A small ball of mass m is aligned above a larger ball of mass M = 0.77 kg (with a slight separation, as with the baseball and basketball), and the two are dropped simultaneously from height h = 2.1 m. (Assume the radius of each ball is negligible relative to h.)
(a) If the larger ball rebounds elastically from the floor and then the small ball rebounds elastically from the larger ball, what value of m results in the larger ball stopping when it collides with the small ball?
kg
(b) What is the maximum height the small ball then reaches?
m
2007-03-06 12:32:31 · 2 answers · asked by x2carlosp 2 in Science & Mathematics ➔ Physics
actually i already figured it out, but if somebody can give me the explanations i guess u can get the best answer points.....
a) 0.257kg
b) 8.4m
2007-03-06 12:42:15 · update #1
♠ kin energy of M-ball is the same as its pot energy, that is
0.5*M*V^2 = Mgh, hence V^2=2gh;
since V is not dependent of mass the speed of m-ball is also V;
♣ now all this bound-rebound stuff is just lyrics to muddle our brain; and we can re-word the problem like this;
“M-ball and m-ball collide head-to-head, both having speed V;
what is mass m if M-ball stops after collision?”

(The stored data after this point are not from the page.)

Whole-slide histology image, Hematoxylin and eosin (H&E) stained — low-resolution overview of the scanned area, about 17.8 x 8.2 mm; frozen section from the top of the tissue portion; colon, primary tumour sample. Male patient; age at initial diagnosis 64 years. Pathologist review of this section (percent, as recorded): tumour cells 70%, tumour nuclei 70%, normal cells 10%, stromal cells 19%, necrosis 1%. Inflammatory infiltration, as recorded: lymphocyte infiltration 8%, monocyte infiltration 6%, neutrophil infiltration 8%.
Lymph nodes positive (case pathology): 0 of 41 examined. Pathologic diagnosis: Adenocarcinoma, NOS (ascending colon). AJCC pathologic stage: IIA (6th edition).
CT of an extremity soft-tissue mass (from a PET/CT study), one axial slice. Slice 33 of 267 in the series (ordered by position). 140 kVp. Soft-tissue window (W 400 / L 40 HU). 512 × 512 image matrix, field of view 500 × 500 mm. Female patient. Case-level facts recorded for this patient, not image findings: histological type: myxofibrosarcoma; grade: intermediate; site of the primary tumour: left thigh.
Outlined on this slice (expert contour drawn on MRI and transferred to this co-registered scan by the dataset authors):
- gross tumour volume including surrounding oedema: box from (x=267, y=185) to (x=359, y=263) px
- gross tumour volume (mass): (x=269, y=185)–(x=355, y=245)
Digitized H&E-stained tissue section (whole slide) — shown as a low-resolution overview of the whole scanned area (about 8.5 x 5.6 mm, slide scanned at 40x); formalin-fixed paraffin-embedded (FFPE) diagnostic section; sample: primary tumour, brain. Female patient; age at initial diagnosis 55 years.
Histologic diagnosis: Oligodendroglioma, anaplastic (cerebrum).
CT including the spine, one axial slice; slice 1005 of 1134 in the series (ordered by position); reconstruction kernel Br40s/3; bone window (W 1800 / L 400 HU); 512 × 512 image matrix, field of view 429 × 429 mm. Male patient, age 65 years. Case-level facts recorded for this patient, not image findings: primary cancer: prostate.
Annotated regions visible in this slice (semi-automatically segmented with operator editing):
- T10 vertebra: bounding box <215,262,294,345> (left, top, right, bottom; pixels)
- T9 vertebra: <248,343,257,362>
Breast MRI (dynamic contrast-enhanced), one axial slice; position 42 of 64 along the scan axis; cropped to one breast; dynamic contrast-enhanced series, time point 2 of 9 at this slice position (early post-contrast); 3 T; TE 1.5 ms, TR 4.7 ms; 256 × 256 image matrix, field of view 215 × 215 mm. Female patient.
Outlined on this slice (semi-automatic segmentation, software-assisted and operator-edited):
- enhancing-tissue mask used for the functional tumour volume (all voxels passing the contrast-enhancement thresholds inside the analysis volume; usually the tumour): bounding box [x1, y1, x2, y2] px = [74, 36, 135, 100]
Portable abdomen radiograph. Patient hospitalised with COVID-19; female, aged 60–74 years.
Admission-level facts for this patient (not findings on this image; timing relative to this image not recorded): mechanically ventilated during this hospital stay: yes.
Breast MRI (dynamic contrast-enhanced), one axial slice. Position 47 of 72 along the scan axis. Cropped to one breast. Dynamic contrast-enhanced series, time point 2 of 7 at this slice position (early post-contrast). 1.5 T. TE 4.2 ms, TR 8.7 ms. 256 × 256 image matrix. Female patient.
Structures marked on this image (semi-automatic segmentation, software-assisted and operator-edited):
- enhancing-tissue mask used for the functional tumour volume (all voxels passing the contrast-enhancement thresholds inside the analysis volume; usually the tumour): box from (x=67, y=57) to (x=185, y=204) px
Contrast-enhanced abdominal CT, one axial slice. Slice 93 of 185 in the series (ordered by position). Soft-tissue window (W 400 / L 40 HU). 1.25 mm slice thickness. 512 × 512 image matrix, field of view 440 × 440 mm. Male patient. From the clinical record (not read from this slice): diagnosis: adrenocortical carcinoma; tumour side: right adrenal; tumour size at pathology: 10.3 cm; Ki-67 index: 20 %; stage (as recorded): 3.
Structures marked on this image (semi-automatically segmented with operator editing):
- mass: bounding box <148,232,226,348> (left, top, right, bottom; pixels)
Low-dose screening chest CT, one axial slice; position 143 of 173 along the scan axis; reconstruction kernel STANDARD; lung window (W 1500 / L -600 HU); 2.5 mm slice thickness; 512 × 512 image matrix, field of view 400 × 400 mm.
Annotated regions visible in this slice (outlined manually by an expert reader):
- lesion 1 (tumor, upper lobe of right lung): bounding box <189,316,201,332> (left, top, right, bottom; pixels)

♦ then momentum conserv law says:
M*V - m*V = M*0+m*u,
where u is new speed of m-ball after collision;
thus u=(M-m)*V/m;
And energy conserv law says:
0.5m*V^2 +0.5M*V^2 = 0.5M*0^2 +0.5m*u^2;
thence m*V^2+M*V^2 = m*{(M-m)*V /m}^2; or deleting V^2;
m^2 +m*M =M^2 –2m*M +m^2, hence m=M/3 =0.77/3 =0.257kg;
and u =(2M/3)*V/(M/3) =2V= 2*sqrt(2gh) – (see ♠);
♥ now forget M-ball;
here m-ball with kin energy
0.5m*u^2 =0.5m*(2V)^2 =4mgh
will stop with pot energy mgH reaching altitude H;
thus mgH=4mgh, hence H=4h =8.4 m;
2007-03-06 15:46:10 · answer #1 · answered by Anonymous · 0⤊ 0⤋
Not so hard, the smaller ball is equal to the mass of the larger ball divided by 3.
Proof:
conservation of momentum with the large mass having zero velocity after collision. Note that the two masses have the same speed with opposite direction under the assumptions you stated.
so
(ml-ms)*V=ms*vs
where ml is the large, ms the small
V is the velocity at collision (sqrt(2*g*h))
and vs is the velocity of the small mass after collision
solving for vs,
vs=(ml-ms)*V/ms
Conservation of energy with the large mass having zero kinetic after collision:
I'll skip a bunch of algebra
(ml+ms)*V^2=ms*vs^2
plugging in vs from the top
ml*ms+ms^2=ml^2-2*ml*ms+ms^2
note that the answer is independent of the height of the drop
simplifying
3*ml*ms=ml^2
ms=ml/3
The return height is simply the translation of all of the potential energy of both balls converted into potential energy of the small ball (yawn)
g*h*(ml+ms)=g*d*ms
recall
ml=3*ms
so
d=h*4
j
2007-03-06 21:06:03 · answer #2 · answered by odu83 7 · 0⤊ 0⤋